Dr. Peter Rowe at Johns Hopkins University has evidence that mild illness can also trigger this illness. “We have a small selection, but in those [patients] in whom the function remains impaired [six months] after covid-19 infection … everyone has met the criteria for ME / CFS “, he wrote in an email to NPR.” I am referring here to patients who have long-term symptoms after mild covid infections, not the hospital group, or those with organ damage after more severe acute covid-19. “

More than 2 million Americans will be affected

So after you have taken into account these other causes of so-called “long covid”, what remains is possibly a disease specific to SARS-CoV-2. “There is no standard definition for this syndrome yet,” says the epidemiologist for infectious diseases Ira Longini at the University of Florida. “It is a collection of symptoms, including shortness of breath, brain fog, fatigue, but also a problem with a particular organ or tissue, such as the heart or brain.”

This disorder may be related to the virus invading an organ or tissue and remaining there, or some lingering inflammation that remains from the body that fights the virus, Longini says.

It is not yet known exactly what percentage of people will have this collection of symptoms months after covid, but Steves at King’s College London says she analyzes indicates that the risk is much lower in people who were not hospitalized in the UK

She says the Office of National Statistics in the UK has the best estimate right now for the prevalence of these long covid symptoms in this population. This data includes self-reports from more than one million people with positive covid diagnoses.

“In general, in the whole population, these data show that the proportion of long-term covid, more than 12 weeks after an infection, is just under 5% of people,” says Steves.

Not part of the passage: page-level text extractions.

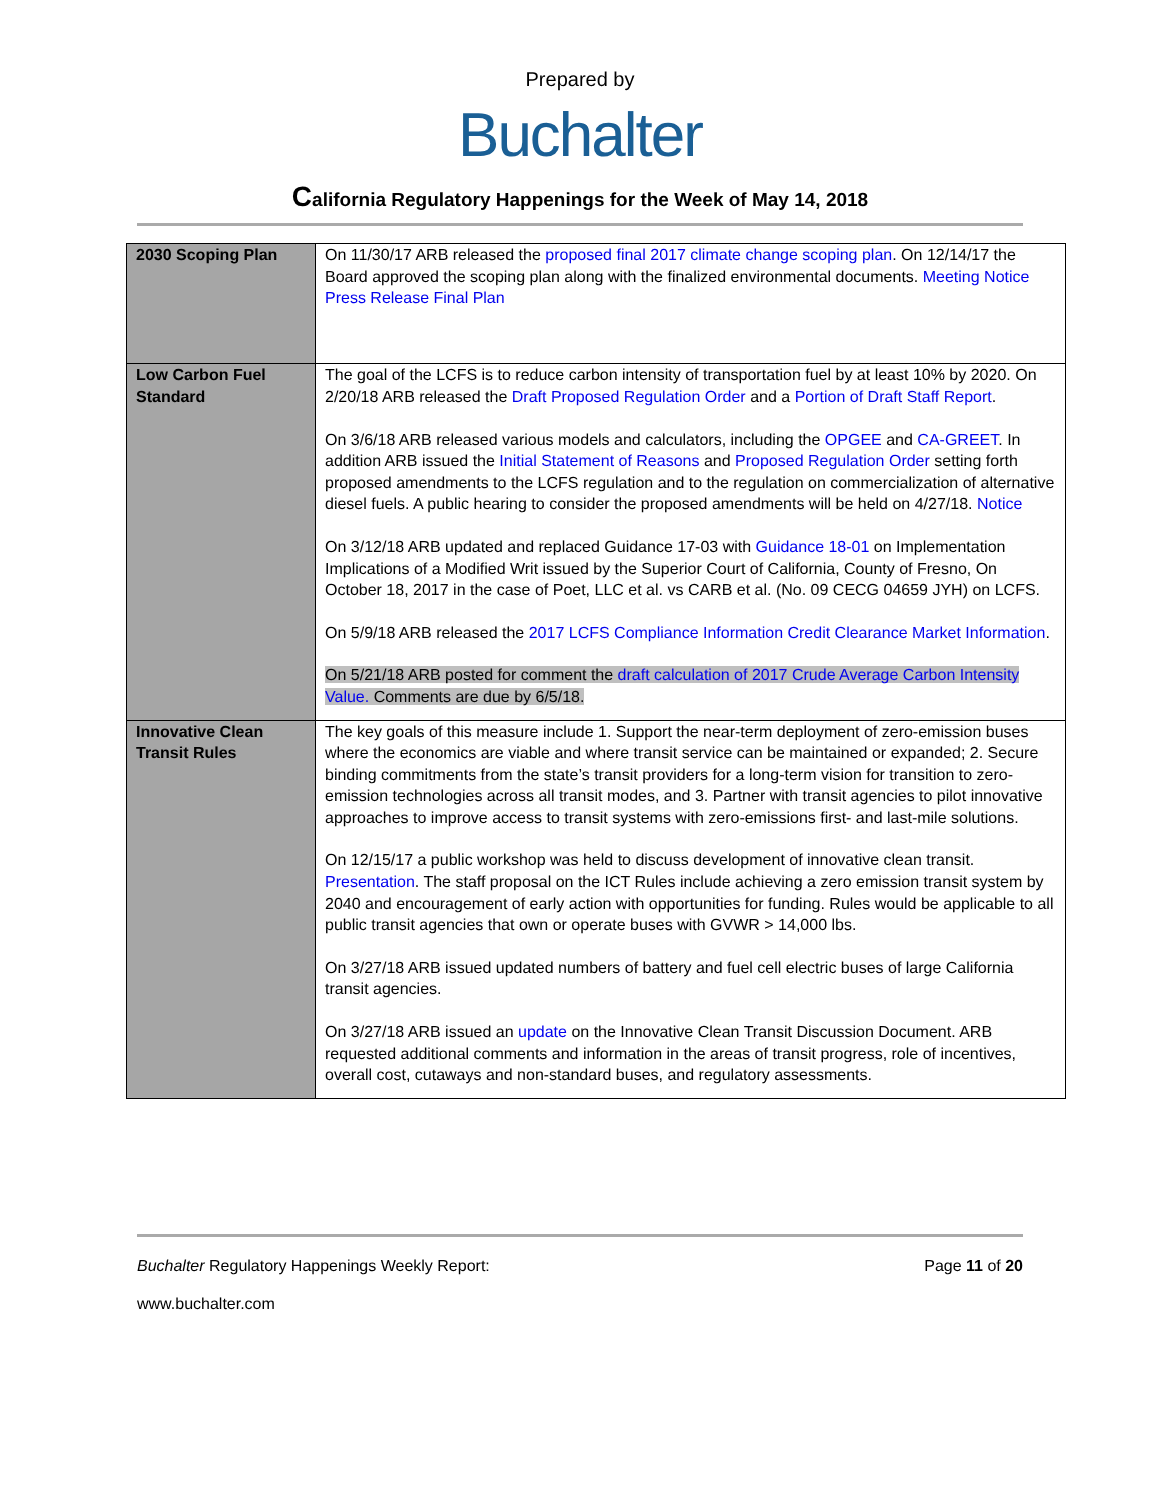Prepared by
Buchalter
California Regulatory Happenings for the Week of May 14, 2018
| 2030 Scoping Plan | On 11/30/17 ARB released the proposed final 2017 climate change scoping plan . On 12/14/17 the Board approved the scoping plan along with the finalized environmental documents. Meeting Notice Press Release Final Plan |
| Low Carbon Fuel Standard | The goal of the LCFS is to reduce carbon intensity of transportation fuel by at least 10% by 2020. On 2/20/18 ARB released the Draft Proposed Regulation Order and a Portion of Draft Staff Report . On 3/6/18 ARB released various models and calculators, including the OPGEE and CA-GREET . In addition ARB issued the Initial Statement of Reasons and Proposed Regulation Order setting forth proposed amendments to the LCFS regulation and to the regulation on commercialization of alternative diesel fuels. A public hearing to consider the proposed amendments will be held on 4/27/18. Notice On 3/12/18 ARB updated and replaced Guidance 17-03 with Guidance 18-01 on Implementation Implications of a Modified Writ issued by the Superior Court of California, County of Fresno, On October 18, 2017 in the case of Poet, LLC et al. vs CARB et al. (No. 09 CECG 04659 JYH) on LCFS. On 5/9/18 ARB released the 2017 LCFS Compliance Information Credit Clearance Market Information . On 5/21/18 ARB posted for comment the draft calculation of 2017 Crude Average Carbon Intensity Value. Comments are due by 6/5/18. |
| Innovative Clean Transit Rules | The key goals of this measure include 1. Support the near-term deployment of zero-emission buses where the economics are viable and where transit service can be maintained or expanded; 2. Secure binding commitments from the state’s transit providers for a long-term vision for transition to zero-emission technologies across all transit modes, and 3. Partner with transit agencies to pilot innovative approaches to improve access to transit systems with zero-emissions first- and last-mile solutions. On 12/15/17 a public workshop was held to discuss development of innovative clean transit. Presentation . The staff proposal on the ICT Rules include achieving a zero emission transit system by 2040 and encouragement of early action with opportunities for funding. Rules would be applicable to all public transit agencies that own or operate buses with GVWR > 14,000 lbs. On 3/27/18 ARB issued updated numbers of battery and fuel cell electric buses of large California transit agencies. On 3/27/18 ARB issued an update on the Innovative Clean Transit Discussion Document. ARB requested additional comments and information in the areas of transit progress, role of incentives, overall cost, cutaways and non-standard buses, and regulatory assessments. |
Buchalter Regulatory Happenings Weekly Report: Page 11 of 20
www.buchalter.com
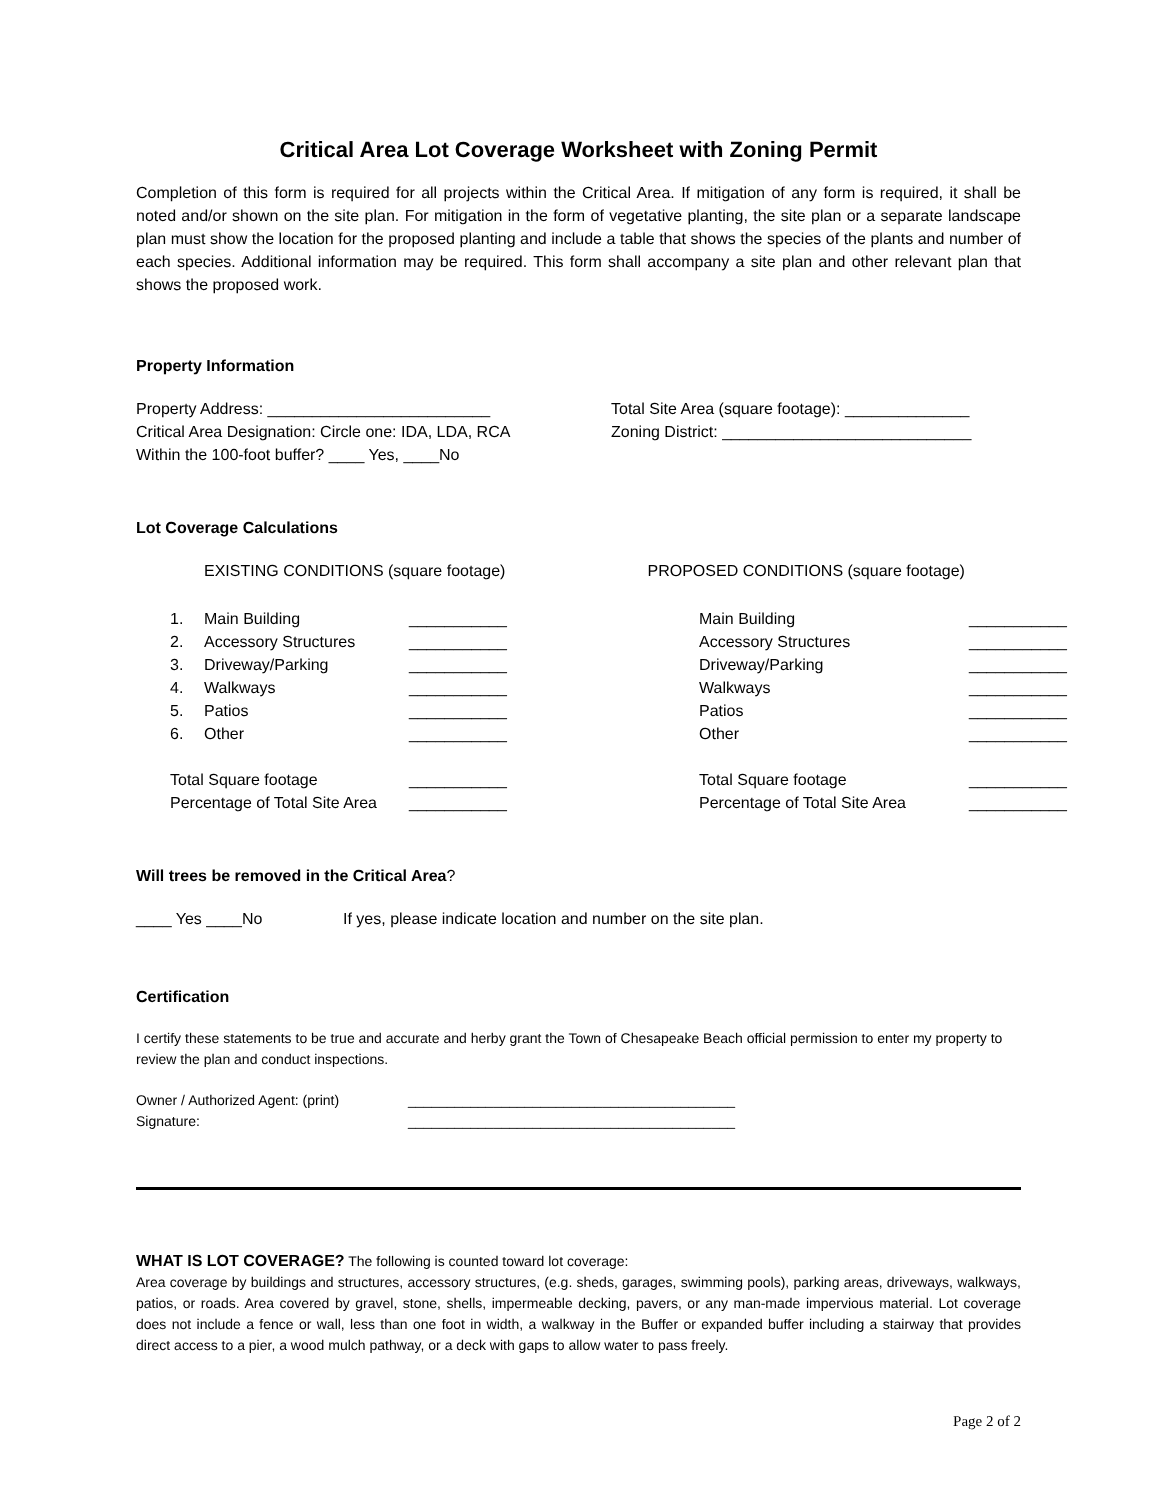Critical Area Lot Coverage Worksheet with Zoning Permit
Completion of this form is required for all projects within the Critical Area. If mitigation of any form is required, it shall be noted and/or shown on the site plan. For mitigation in the form of vegetative planting, the site plan or a separate landscape plan must show the location for the proposed planting and include a table that shows the species of the plants and number of each species. Additional information may be required. This form shall accompany a site plan and other relevant plan that shows the proposed work.
Property Information
Property Address: _________________________
Critical Area Designation: Circle one: IDA, LDA, RCA
Within the 100-foot buffer? ____ Yes, ____No
Total Site Area (square footage): ______________
Zoning District: ____________________________
Lot Coverage Calculations
EXISTING CONDITIONS (square footage)
PROPOSED CONDITIONS (square footage)
1. Main Building ___________ Main Building ___________ 2. Accessory Structures ___________ Accessory Structures ___________ 3. Driveway/Parking ___________ Driveway/Parking ___________ 4. Walkways ___________ Walkways ___________ 5. Patios ___________ Patios ___________ 6. Other ___________ Other ___________
Total Square footage ___________ Total Square footage ___________ Percentage of Total Site Area ___________ Percentage of Total Site Area ___________
Will trees be removed in the Critical Area?
____ Yes ____No If yes, please indicate location and number on the site plan.
Certification
I certify these statements to be true and accurate and herby grant the Town of Chesapeake Beach official permission to enter my property to review the plan and conduct inspections.
Owner / Authorized Agent: (print)
Signature:
__________________________________________
__________________________________________
WHAT IS LOT COVERAGE? The following is counted toward lot coverage:
Area coverage by buildings and structures, accessory structures, (e.g. sheds, garages, swimming pools), parking areas, driveways, walkways, patios, or roads. Area covered by gravel, stone, shells, impermeable decking, pavers, or any man-made impervious material. Lot coverage does not include a fence or wall, less than one foot in width, a walkway in the Buffer or expanded buffer including a stairway that provides direct access to a pier, a wood mulch pathway, or a deck with gaps to allow water to pass freely.
Page 2 of 2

Given the huge number of covid cases in the US (and around the world), even a 5% share means that more than 2 million Americans (and nearly 13 million people globally) will be affected by this specific cluster of covid symptoms for kl. at least several months (and even more will struggle with other postviral problems).

Fortunately, says Steves, the proportion of people who have these persistent covid symptoms decreases drastically one year after infection. “There are definitely individuals who still have symptoms for more than a year, even up to 18 months now,” she says. “But there is a very small proportion of these individuals. Gradually, most get better. I see it in my clinic.”

But because so many people are affected, healthcare professionals must be on the lookout for signs of some type of long-term covid – and keep an open mind about it, says Dr. Paddy Ssentongo, an epidemiologist at Pennsylvania State University. “Doctors have to listen to the patient. They tell what is happening to them. They find no symptoms. Patients know best what is happening to their bodies.”

How to reduce the risk of long-term covid

The best way to reduce the risk of any type of long-term covid is to reduce the risk of having a severe case of covid. And to do that, says Steves, is to be vaccinated at the top of the list. She and her colleagues have it was found that vaccination with two doses reduces the risk by half to get the covid-specific cluster of symptoms after an infection.

But the overall effect of the vaccine on your risk of some form of long-term covid is much greater, says Longini at the University of Florida. “The vaccine reduces the probability of an infection with a disease by maybe 70%. So overall, the reduction in long-term covid among vaccinated people is more than 80 or 90%.

“It just shows you the power of COVID-19 vaccines,” he adds. They protect not only against acute illnesses but also against the various types of chronic illnesses associated with SARS-CoV-2.